The Democrats are trying to remedy that. Former Clinton chief of staff John Podesta has been working with other Democrats to create platforms and positions that make sense for Democrats -- and to open a new think tank, the American Majority Institute, that would help feed the press and the public a more steady diet of progressively oriented facts and views.

It remains to be seen whether voters -- or enough of them, anyway -- will be interested. If Sept. 11 brought the country together, events since then have torn it back apart. A "report" released this week by the Pew Research Center for the People and the Press shows Americans are more polarized along partisan lines than ever before. The Pew polling revealed that "political polarization is now as great as it was prior to the 1994 midterm elections that ended four decades of Democratic control in Congress." Worse still, the Republicans and Democrats among the electorate have become "more intense in their political beliefs" than they were then.

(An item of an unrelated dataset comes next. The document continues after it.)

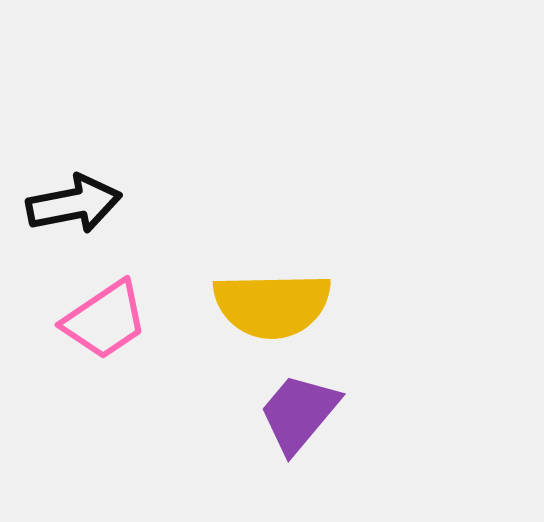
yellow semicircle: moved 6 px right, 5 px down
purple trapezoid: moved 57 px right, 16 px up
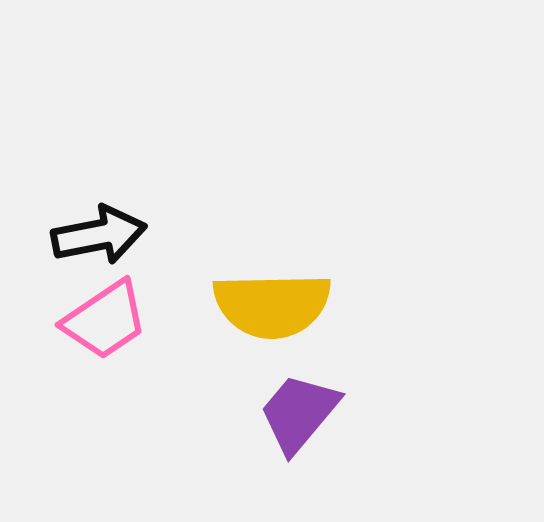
black arrow: moved 25 px right, 31 px down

For Democrats who need to appeal to their party faithful, carve away at the president's poll numbers, and then put together a winning message in 2004, the polarization of the populace makes a difficult task even more daunting.

"There's been a ratchet toward the antiwar left in Iowa as a result of the Dean surge, but the good news is that a lot of the swing voters and moderates aren't paying attention yet," said the Progressive Policy Institute's Marshall. "But the candidates have got to be careful, because you can't say one thing now and then strike a diametrically opposed position next November."